= Maranhão child emasculations =

Serial murders in Brazil

The Maranhão child emasculations (also known as the Black Magic Murders of Maranhao) refers to a series of crimes that occurred in Paço do Lumiar, São José de Ribamar, Codó and São Luís, in the state of Maranhão, Brazil, which involved boys aged 4–15. They were kidnapped, maimed and killed between 1991 and 2003.

== History ==

=== Crimes ===
According to the Maranhão judge, the crimes were committed by Francisco das Chagas Rodrigues de Brito, arrested in December 2003 in the municipality of São Luís. Scientific evidence proved him to be the perpetrator of the crimes when experts located various bodies, limbs and other pieces from missing boys in his residence.
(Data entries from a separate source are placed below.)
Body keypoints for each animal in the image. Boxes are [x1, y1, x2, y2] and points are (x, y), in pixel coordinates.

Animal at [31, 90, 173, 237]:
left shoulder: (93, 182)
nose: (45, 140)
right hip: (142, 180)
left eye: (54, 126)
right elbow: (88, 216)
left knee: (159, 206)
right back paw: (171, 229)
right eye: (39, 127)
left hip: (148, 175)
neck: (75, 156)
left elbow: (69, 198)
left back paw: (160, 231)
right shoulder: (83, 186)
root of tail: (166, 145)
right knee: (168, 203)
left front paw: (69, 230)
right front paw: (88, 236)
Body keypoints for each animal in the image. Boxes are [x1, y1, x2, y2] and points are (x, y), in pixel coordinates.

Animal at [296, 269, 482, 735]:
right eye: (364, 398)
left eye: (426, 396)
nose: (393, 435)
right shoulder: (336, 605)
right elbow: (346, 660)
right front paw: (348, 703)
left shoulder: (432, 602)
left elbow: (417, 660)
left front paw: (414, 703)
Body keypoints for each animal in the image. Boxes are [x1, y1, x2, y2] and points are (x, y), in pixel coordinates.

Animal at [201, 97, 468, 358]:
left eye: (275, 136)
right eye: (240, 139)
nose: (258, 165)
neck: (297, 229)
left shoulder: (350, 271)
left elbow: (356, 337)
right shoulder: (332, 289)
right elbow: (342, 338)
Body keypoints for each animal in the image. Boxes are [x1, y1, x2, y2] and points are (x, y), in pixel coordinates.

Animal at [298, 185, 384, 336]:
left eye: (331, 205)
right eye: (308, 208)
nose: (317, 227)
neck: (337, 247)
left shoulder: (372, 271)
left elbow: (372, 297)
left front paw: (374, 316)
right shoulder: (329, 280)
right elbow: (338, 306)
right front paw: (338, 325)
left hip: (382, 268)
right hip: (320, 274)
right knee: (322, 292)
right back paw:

Evidence also suggests he was responsible for a series of similar murders with the same modus operandi that occurred in Altamira, coupled with the fact that he lived there for 10 years.

=== Repercussion ===
The case reached an international dimension when, in the midst of investigations, non-governmental organizations denounced Brazil to the Organization of American States, claiming that the country had failed to protect the human rights of the victims and their families. Subsequently, by agreement between both parties, the Brazilian government compensated each family and developed new programs to protect the rights of children and adolescents.